■ **TASK REQUIREMENTS**: For each line below that contains the word "Marín", return that line.

********

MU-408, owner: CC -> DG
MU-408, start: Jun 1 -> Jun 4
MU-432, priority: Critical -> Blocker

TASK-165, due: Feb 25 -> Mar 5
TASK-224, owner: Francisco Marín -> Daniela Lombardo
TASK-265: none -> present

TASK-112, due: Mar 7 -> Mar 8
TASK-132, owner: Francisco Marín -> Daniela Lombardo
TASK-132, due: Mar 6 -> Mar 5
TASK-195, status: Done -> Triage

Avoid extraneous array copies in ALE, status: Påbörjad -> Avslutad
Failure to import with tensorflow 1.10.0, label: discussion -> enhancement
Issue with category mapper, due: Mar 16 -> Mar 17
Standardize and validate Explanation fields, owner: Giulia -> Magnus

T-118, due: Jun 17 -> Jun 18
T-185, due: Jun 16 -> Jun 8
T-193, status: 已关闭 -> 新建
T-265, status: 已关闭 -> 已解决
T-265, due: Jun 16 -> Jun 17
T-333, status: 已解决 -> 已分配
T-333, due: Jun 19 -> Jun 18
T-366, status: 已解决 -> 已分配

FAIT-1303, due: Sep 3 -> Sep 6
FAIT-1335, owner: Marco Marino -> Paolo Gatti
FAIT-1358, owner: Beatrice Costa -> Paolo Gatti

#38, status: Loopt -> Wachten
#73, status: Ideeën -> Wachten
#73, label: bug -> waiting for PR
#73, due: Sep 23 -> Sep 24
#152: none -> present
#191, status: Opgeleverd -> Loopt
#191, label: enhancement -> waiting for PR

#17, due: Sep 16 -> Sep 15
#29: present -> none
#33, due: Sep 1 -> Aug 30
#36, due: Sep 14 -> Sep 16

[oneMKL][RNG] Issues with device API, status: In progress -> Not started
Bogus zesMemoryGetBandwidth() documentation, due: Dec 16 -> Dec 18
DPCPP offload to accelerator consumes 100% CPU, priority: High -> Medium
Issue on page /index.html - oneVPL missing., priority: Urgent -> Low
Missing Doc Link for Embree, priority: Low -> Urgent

********

■ **RESPONSE TO THIS TASK**:
TASK-224, owner: Francisco Marín -> Daniela Lombardo
TASK-132, owner: Francisco Marín -> Daniela Lombardo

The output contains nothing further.